Исходный текст —
Новый Мир ( № 6 2011) - Новый Мир Новый Мир
Шрифт:
Интервал:
Закладка:
ЗОЯ. Купцы, где мы находимся? Во что мы играем?
ДВА КУПЦА. Мы находимся в бане. Мы моемся.
ЗОЯ. Купцы, я буду плавать и мыться. Я буду играть на флейте.
ДВА КУПЦА. Плавай. Мойся. Играй.
ЗОЯ. Может быть, это ад [14] .
Топографическая амбивалентность этой бани, куда заходит Ева-Жизнь-Зоя, не позволяет с точностью сказать, что это — ад или рай. Хотя финал предпоследней строчки («играй») указывает на последнее. Но обратим внимание на то, что Зоя делает — плавает и играет. Совсем как у Полякова («плыви в листве, / летающая птица») и повторяющаяся рифма «летай — Китай», где императив от глагола «лететь» превращается в мертвое течение реки Леты. Причем время года, выбранное для книги, — золотая осень, пора листопада, наступающая после лета. С Китаем поэт рифмует чтение, создавая два персонажа: девочку-дуру и мальчика-читая .
Но вернемся к Зое. С астрологической точки зрения это имя связано с планетой Венерой, названной так в честь римской богини любви, соответствующей греческой Афродите. В этом свете совсем по-особому читаются строки Полякова, в которых вход танков, побуждаемый воинственностью Марса, сопрягается с поднятием брови Зои, связанной с Венерой.
Предельная сгущенность образов видна и в лучшем, пожалуй, стихотворении книги. Приведем его полностью:
«Ласточка,
а в-чем ты виновата?»

Задание — Можете дословно процитировать из статьи о стихах Полякова отрывок между «ЗОЯ. Купцы, я» и «и мальчика-читая .» включительно?

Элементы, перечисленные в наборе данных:
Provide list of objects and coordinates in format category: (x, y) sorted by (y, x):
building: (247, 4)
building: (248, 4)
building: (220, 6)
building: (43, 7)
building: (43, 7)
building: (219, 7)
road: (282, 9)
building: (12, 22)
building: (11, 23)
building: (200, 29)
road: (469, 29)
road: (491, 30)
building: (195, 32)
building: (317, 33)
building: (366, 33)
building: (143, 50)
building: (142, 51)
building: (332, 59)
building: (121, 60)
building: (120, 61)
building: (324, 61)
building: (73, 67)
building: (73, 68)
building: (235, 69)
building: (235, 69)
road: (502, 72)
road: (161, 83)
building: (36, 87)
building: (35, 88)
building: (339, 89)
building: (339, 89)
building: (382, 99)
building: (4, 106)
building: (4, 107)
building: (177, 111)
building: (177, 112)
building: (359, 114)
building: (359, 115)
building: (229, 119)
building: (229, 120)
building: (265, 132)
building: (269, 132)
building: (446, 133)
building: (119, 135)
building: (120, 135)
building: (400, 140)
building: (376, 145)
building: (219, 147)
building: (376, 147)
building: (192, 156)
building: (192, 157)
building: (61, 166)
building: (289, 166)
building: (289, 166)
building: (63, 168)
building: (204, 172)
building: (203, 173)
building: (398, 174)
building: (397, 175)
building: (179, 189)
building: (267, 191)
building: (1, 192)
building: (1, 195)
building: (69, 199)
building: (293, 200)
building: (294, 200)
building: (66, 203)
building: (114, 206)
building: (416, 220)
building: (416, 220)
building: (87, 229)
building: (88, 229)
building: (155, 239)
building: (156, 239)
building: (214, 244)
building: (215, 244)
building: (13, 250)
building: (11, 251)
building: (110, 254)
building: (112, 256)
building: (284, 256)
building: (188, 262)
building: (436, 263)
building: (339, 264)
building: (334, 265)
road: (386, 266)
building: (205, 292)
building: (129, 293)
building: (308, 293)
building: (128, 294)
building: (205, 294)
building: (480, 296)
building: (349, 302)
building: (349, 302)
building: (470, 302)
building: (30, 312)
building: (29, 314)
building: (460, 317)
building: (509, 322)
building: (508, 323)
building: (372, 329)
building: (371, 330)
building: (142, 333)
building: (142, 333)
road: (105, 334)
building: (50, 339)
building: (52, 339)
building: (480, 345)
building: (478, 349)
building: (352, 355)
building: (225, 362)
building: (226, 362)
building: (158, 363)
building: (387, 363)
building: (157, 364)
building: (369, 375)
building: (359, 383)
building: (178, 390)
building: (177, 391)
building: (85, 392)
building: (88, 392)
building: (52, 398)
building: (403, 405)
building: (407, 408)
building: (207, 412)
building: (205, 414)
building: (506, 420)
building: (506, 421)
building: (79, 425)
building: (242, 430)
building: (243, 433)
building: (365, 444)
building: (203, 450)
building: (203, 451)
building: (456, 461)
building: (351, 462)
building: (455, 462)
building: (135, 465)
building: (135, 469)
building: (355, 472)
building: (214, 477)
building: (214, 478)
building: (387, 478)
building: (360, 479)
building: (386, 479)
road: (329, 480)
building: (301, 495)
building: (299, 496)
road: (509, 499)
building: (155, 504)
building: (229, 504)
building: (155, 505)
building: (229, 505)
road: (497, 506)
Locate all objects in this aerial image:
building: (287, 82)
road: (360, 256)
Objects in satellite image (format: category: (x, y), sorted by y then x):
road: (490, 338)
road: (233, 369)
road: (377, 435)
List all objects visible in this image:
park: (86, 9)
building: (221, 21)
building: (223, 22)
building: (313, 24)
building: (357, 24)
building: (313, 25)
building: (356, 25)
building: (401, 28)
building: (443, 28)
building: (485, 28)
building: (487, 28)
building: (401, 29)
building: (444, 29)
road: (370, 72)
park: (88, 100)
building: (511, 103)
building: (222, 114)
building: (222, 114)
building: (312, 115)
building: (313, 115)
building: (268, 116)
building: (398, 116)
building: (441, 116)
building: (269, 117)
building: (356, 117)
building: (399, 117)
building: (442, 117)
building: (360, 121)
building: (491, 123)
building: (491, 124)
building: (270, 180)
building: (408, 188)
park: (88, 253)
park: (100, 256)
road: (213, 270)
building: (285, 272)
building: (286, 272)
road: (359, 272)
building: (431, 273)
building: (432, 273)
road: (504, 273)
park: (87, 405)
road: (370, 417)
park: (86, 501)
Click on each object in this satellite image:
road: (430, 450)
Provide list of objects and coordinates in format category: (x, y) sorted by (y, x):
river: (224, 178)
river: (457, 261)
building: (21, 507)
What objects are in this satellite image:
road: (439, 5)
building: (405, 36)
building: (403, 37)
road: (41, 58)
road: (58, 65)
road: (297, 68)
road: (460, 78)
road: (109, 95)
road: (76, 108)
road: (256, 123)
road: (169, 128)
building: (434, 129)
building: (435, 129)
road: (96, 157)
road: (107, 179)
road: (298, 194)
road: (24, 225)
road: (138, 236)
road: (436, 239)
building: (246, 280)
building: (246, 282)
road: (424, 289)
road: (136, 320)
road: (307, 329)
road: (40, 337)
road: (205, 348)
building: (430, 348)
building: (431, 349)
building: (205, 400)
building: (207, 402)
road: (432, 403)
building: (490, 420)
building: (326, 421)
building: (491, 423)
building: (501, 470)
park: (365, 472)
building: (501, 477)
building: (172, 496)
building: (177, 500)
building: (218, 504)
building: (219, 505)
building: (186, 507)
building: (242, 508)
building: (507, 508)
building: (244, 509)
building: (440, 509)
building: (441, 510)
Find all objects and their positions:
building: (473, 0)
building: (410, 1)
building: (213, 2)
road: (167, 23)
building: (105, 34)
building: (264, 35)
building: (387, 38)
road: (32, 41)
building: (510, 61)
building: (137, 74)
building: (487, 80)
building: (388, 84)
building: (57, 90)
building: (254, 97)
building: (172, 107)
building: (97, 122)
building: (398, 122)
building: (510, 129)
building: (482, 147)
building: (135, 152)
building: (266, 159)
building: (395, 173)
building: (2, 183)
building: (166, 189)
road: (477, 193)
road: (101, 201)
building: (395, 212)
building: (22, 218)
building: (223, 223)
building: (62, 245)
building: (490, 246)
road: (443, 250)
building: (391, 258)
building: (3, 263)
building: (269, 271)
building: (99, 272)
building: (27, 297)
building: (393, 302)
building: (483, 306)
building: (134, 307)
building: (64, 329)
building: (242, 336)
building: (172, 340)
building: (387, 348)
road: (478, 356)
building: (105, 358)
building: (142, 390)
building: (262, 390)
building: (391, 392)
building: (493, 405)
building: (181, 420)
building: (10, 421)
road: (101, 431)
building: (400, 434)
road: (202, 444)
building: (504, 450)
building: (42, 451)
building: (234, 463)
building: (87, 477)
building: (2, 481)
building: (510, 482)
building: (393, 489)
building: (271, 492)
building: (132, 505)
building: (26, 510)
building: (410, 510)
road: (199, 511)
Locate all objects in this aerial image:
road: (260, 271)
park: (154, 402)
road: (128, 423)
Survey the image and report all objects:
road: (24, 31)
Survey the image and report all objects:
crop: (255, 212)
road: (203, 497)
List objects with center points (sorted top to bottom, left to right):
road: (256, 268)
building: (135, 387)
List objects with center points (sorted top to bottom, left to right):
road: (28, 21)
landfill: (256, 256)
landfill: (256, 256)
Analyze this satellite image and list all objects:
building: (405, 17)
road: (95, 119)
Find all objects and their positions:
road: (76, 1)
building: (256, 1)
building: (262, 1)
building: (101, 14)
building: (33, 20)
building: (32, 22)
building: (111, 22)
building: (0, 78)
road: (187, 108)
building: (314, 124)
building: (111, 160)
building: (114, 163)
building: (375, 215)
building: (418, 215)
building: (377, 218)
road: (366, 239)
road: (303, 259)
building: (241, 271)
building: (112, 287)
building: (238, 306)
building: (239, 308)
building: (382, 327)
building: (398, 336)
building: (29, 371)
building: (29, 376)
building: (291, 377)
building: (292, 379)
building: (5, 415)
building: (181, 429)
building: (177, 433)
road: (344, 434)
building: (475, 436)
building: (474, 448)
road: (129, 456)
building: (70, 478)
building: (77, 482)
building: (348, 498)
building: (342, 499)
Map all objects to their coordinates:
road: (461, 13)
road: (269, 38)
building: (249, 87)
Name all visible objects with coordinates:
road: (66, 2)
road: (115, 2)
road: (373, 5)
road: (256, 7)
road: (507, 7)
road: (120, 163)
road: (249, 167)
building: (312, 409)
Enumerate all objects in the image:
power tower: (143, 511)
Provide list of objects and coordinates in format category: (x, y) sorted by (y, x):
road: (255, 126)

Итог работы —
ЗОЯ. Купцы, я буду плавать и мыться. Я буду играть на флейте.
ДВА КУПЦА. Плавай. Мойся. Играй.
ЗОЯ. Может быть, это ад [14] .
Топографическая амбивалентность этой бани, куда заходит Ева-Жизнь-Зоя, не позволяет с точностью сказать, что это — ад или рай. Хотя финал предпоследней строчки («играй») указывает на последнее. Но обратим внимание на то, что Зоя делает — плавает и играет. Совсем как у Полякова («плыви в листве, / летающая птица») и повторяющаяся рифма «летай — Китай», где императив от глагола «лететь» превращается в мертвое течение реки Леты. Причем время года, выбранное для книги, — золотая осень, пора листопада, наступающая после лета. С Китаем поэт рифмует чтение, создавая два персонажа: девочку-дуру и мальчика-читая .